Drift-oriented Self-evolving Encrypted Traffic Application Classification for Actual Network Environment
Zihan Chen, Guang Cheng, Jinhui Li, Tian Qin, Yuyang Zhou, Xing Luan
TL;DR
This work tackles the problem of rapid feature concept drift in encrypted traffic classification within actual networks where applications update frequently. It proposes a drift-oriented self-evolving fine-tuning framework that uses a windowed multi-threshold accumulation measure to detect drift and a Laida-criterion-based silver-sample strategy to perform Fully Fine-Tuning without labeled data. The approach is model-agnostic and demonstrated on LS-LSTM with FFT, extending the classifier life to over eight months and achieving about a 9% F1-score improvement on subsequent data.

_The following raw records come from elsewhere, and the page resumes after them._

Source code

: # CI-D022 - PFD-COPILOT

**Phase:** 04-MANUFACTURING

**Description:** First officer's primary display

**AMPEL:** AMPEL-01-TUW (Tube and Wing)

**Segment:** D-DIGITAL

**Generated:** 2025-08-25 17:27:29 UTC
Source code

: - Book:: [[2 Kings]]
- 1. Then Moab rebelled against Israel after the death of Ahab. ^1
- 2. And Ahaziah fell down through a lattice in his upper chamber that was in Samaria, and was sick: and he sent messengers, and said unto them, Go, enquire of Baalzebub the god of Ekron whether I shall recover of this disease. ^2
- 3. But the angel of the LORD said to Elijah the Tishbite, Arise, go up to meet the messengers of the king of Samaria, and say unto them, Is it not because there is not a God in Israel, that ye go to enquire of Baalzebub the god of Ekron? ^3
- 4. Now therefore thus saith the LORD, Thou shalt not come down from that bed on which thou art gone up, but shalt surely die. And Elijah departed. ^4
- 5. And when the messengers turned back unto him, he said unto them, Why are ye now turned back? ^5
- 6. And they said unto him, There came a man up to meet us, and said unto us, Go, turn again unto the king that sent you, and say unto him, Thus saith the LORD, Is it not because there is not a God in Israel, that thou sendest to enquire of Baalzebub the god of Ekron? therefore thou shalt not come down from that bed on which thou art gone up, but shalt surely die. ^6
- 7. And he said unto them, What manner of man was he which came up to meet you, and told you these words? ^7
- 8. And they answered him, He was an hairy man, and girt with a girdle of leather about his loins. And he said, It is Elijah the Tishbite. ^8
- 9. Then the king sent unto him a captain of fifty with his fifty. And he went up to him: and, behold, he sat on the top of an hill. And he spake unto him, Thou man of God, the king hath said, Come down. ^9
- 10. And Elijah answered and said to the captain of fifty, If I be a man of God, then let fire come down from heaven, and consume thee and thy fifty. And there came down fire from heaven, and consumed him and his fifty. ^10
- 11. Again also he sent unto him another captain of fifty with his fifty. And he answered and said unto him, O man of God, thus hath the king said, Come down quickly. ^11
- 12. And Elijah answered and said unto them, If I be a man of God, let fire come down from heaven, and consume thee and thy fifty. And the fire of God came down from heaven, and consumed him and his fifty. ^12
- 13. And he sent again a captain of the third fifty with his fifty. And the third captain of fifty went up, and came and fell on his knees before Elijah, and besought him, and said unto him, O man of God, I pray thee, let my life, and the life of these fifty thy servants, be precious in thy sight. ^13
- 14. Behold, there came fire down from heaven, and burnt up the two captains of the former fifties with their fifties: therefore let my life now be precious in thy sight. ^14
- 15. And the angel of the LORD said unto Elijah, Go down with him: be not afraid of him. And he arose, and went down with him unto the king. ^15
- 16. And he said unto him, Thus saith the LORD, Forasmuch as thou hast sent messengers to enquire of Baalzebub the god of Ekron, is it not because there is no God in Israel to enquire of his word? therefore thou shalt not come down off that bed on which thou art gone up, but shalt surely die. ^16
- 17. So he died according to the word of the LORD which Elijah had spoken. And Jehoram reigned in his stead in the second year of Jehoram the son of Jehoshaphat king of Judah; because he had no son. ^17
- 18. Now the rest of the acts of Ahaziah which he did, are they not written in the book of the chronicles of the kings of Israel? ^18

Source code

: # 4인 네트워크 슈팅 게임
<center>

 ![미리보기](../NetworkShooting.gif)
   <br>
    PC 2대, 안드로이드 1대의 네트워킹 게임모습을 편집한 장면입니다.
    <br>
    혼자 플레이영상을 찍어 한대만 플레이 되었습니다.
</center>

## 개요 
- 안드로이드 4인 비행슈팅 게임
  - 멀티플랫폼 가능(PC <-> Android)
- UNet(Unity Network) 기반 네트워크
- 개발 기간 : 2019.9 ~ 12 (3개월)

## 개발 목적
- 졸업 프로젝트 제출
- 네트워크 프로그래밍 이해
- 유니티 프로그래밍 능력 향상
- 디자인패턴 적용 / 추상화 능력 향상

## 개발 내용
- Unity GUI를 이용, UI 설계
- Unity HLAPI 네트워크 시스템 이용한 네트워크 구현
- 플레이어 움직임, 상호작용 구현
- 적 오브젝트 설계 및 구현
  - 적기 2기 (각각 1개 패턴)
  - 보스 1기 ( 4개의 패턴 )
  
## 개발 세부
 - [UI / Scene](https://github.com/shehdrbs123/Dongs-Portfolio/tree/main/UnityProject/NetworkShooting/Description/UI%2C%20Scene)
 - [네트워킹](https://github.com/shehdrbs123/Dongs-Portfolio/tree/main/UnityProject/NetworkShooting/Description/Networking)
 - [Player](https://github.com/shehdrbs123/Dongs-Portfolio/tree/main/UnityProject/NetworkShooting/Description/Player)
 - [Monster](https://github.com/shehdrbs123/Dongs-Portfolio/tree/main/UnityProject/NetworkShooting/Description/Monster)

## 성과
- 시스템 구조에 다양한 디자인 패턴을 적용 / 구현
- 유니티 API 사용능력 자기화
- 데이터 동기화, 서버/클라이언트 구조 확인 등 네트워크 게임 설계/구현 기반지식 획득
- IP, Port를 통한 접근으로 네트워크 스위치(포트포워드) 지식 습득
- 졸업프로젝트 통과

The results indicate substantial reductions in retraining costs and improved resilience to continual internet updates, suggesting practical viability for real-world network management and security.
Abstract
Encrypted traffic classification technology is a crucial decision-making information source for network management and security protection. It has the advantages of excellent response timeliness, large-scale data bearing, and cross-time-and-space analysis. The existing research on encrypted traffic classification has gradually transitioned from the closed world to the open world, and many classifier optimization and feature engineering schemes have been proposed. However, encrypted traffic classification has yet to be effectively applied to the actual network environment. The main reason is that applications on the Internet are constantly updated, including function adjustment and version change, which brings severe feature concept drift, resulting in rapid failure of the classifier. Hence, the entire model must be retrained only past very fast time, with unacceptable labeled sample constructing and model training cost. To solve this problem, we deeply study the characteristics of Internet application updates, associate them with feature concept drift, and then propose self-evolving encrypted traffic classification. We propose a feature concept drift determination method and a drift-oriented self-evolving fine-tuning method based on the Laida criterion to adapt to all applications that are likely to be updated. In the case of no exact label samples, the classifier evolves through fully fine-tuning continuously, and the time interval between two necessary retraining is greatly extended to be applied to the actual network environment. Experiments show that our approach significantly improves the classification performance of the original classifier on the following stage dataset of the following months (9\% improvement on F1-score) without any hard-to-acquire labeled sample. Under the current experimental environment, the life of the classifier is extended to more than eight months.